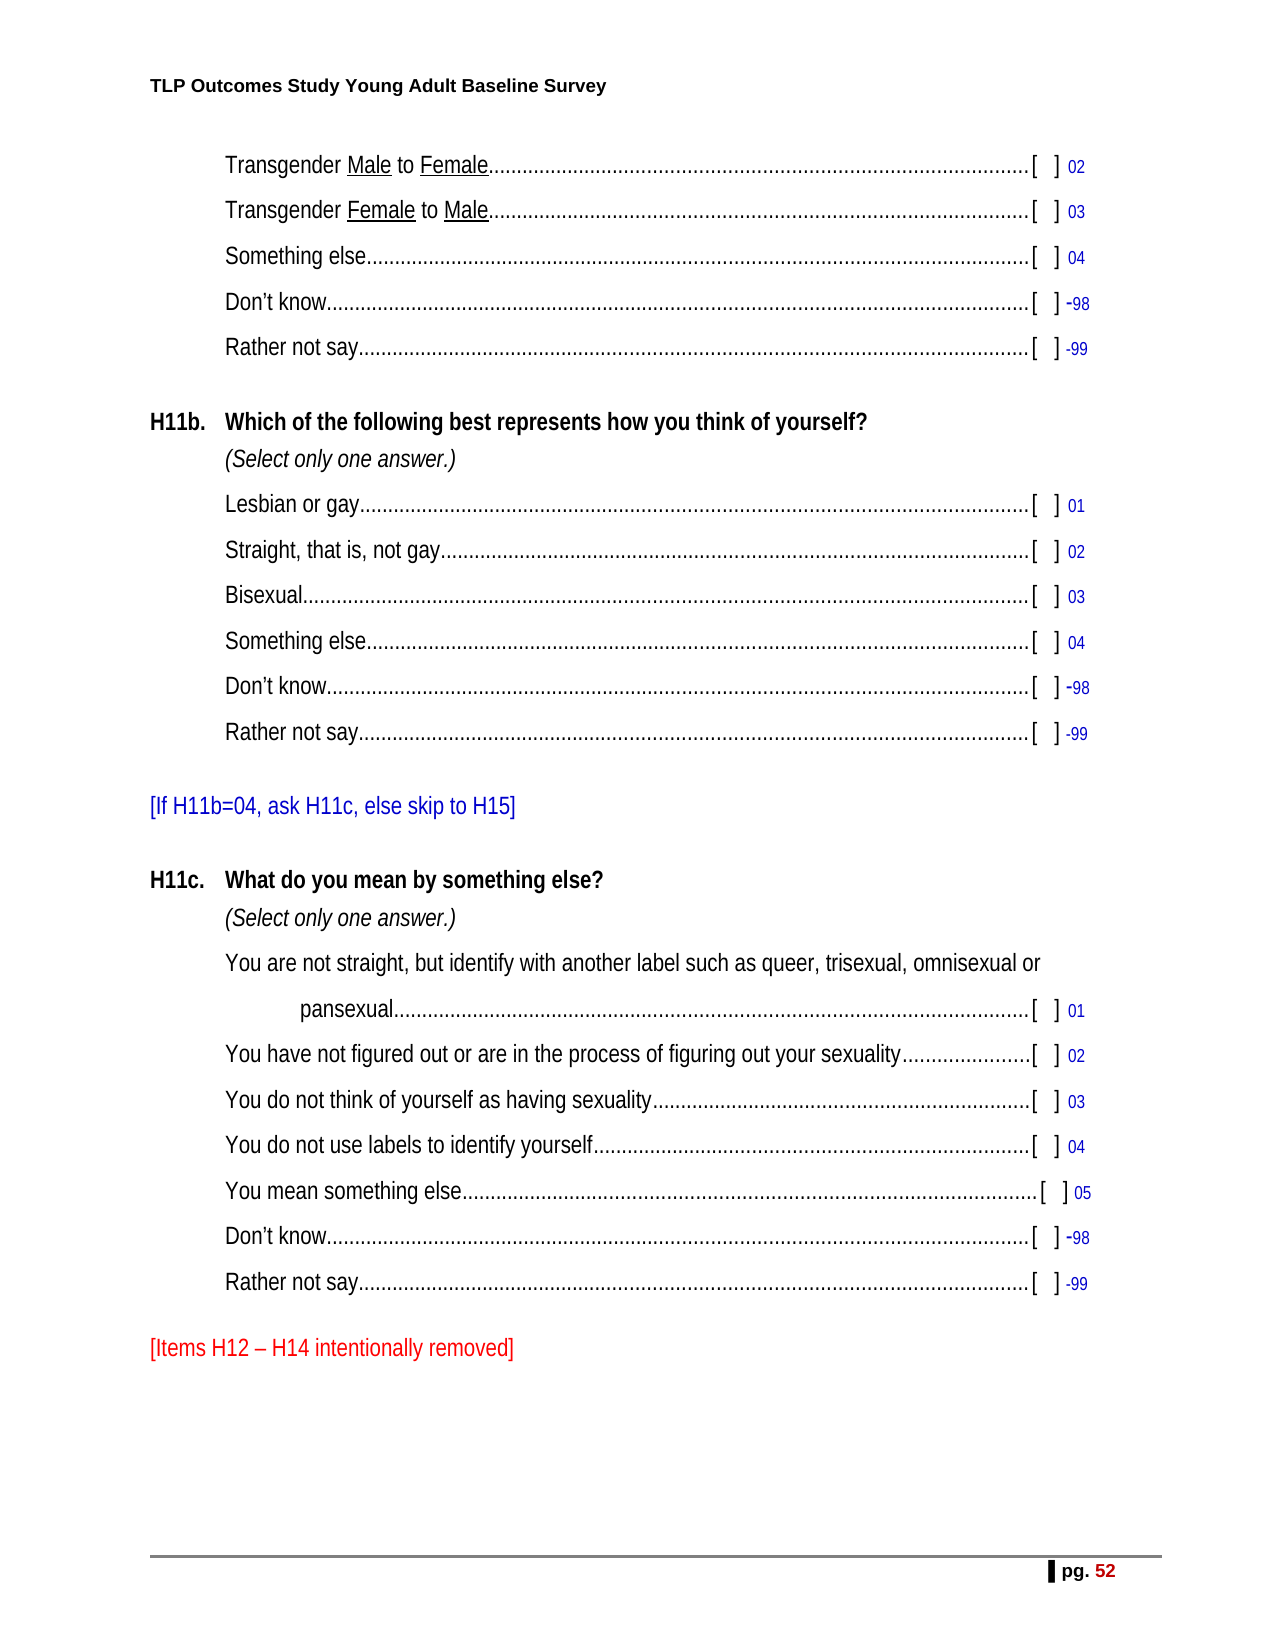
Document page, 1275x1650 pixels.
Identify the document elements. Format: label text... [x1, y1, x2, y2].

text Lesbian or gay [ ] 01 [150, 489, 1125, 518]
text You mean something else [ ] 05 [150, 1176, 1125, 1204]
text (Select only one answer.) [150, 903, 1125, 931]
text You have not figured out or are in the process of figuring out your sexuality [ ] 02 [150, 1039, 1125, 1068]
text H11c. What do you mean by something else? [150, 866, 1125, 894]
text H11b. Which of the following best represents how you think of yourself? [150, 406, 1125, 435]
text Bisexual [ ] 03 [150, 580, 1125, 609]
text [If H11b=04, ask H11c, else skip to H15] [150, 791, 1125, 820]
text Something else [ ] 04 [150, 241, 1125, 270]
text pansexual [ ] 01 [150, 994, 1125, 1022]
text Something else [ ] 04 [150, 626, 1125, 654]
text Don’t know [ ] -98 [150, 1221, 1125, 1250]
text Transgender Female to Male [ ] 03 [150, 196, 1125, 224]
text Rather not say [ ] -99 [150, 332, 1125, 361]
text Don’t know [ ] -98 [150, 671, 1125, 700]
text Rather not say [ ] -99 [150, 1267, 1125, 1296]
text Transgender Male to Female [ ] 02 [150, 150, 1125, 179]
text (Select only one answer.) [150, 444, 1125, 472]
text You do not use labels to identify yourself [ ] 04 [150, 1130, 1125, 1159]
text Straight, that is, not gay [ ] 02 [150, 535, 1125, 563]
text Rather not say [ ] -99 [150, 717, 1125, 745]
text Don’t know [ ] -98 [150, 287, 1125, 315]
text You do not think of yourself as having sexuality [ ] 03 [150, 1085, 1125, 1113]
text You are not straight, but identify with another label such as queer, trisexual, omnisexual or [150, 948, 1125, 977]
text [Items H12 – H14 intentionally removed] [150, 1333, 1125, 1361]
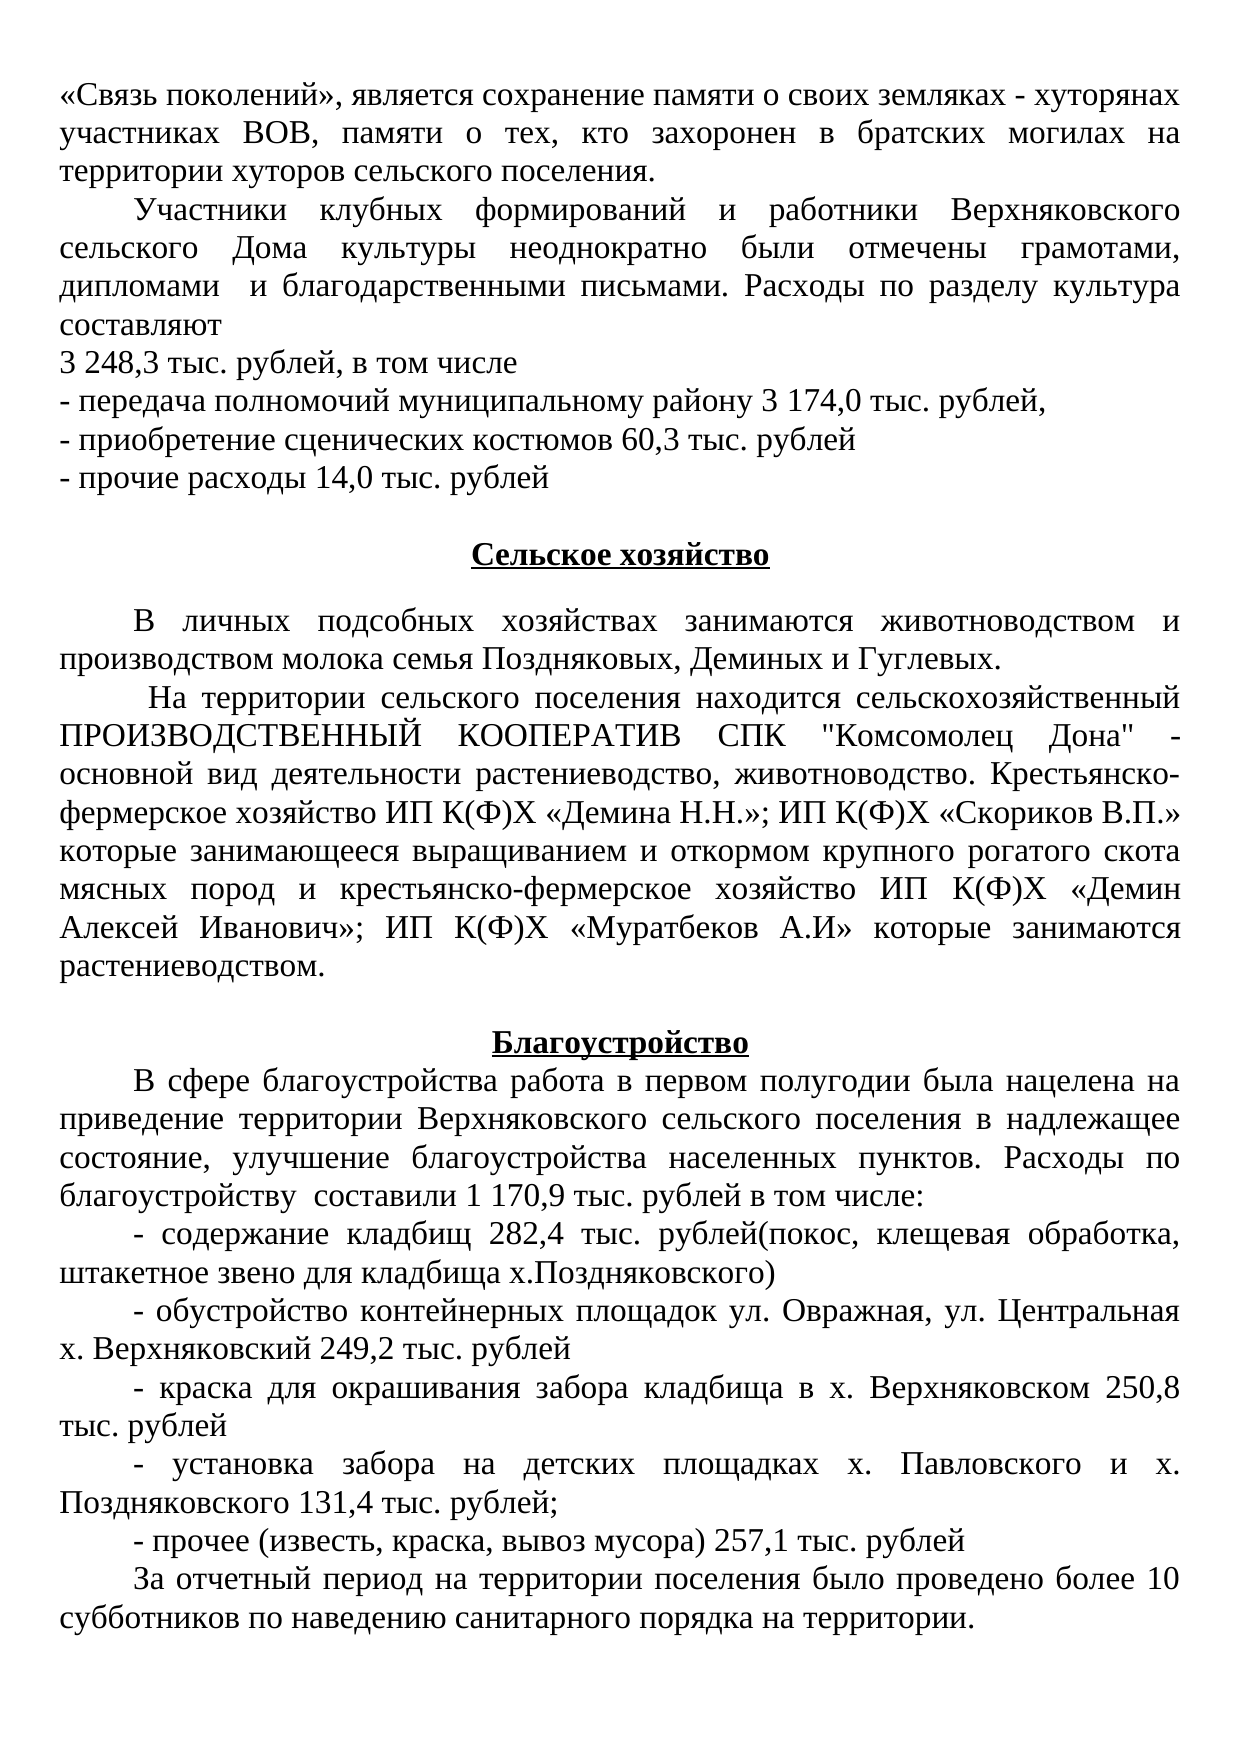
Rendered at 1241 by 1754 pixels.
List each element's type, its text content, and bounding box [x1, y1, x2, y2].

----

■ Work instructions:
Would you please set down the listing above exactly, minus its images?

■ Solution to this problem:
Document page, 1275x1650 pixels.
Identify the document elements. Format: label text... [x1, y1, x2, y2].

text Lesbian or gay [ ] 01 [150, 489, 1125, 518]
text You mean something else [ ] 05 [150, 1176, 1125, 1204]
text (Select only one answer.) [150, 903, 1125, 931]
text You have not figured out or are in the process of figuring out your sexuality [ ] 02 [150, 1039, 1125, 1068]
text H11c. What do you mean by something else? [150, 866, 1125, 894]
text H11b. Which of the following best represents how you think of yourself? [150, 406, 1125, 435]
text Bisexual [ ] 03 [150, 580, 1125, 609]
text [If H11b=04, ask H11c, else skip to H15] [150, 791, 1125, 820]
text Something else [ ] 04 [150, 241, 1125, 270]
text pansexual [ ] 01 [150, 994, 1125, 1022]
text Something else [ ] 04 [150, 626, 1125, 654]
text Don’t know [ ] -98 [150, 1221, 1125, 1250]
text Transgender Female to Male [ ] 03 [150, 196, 1125, 224]
text Rather not say [ ] -99 [150, 332, 1125, 361]
text Don’t know [ ] -98 [150, 671, 1125, 700]
text Rather not say [ ] -99 [150, 1267, 1125, 1296]
text Transgender Male to Female [ ] 02 [150, 150, 1125, 179]
text (Select only one answer.) [150, 444, 1125, 472]
text You do not use labels to identify yourself [ ] 04 [150, 1130, 1125, 1159]
text Straight, that is, not gay [ ] 02 [150, 535, 1125, 563]
text Rather not say [ ] -99 [150, 717, 1125, 745]
text Don’t know [ ] -98 [150, 287, 1125, 315]
text You do not think of yourself as having sexuality [ ] 03 [150, 1085, 1125, 1113]
text You are not straight, but identify with another label such as queer, trisexual, omnisexual or [150, 948, 1125, 977]
text [Items H12 – H14 intentionally removed] [150, 1333, 1125, 1361]
Rendered at 1241 by 1754 pixels.
List each element's type, its text content, and bounding box [x1, y1, x2, y2].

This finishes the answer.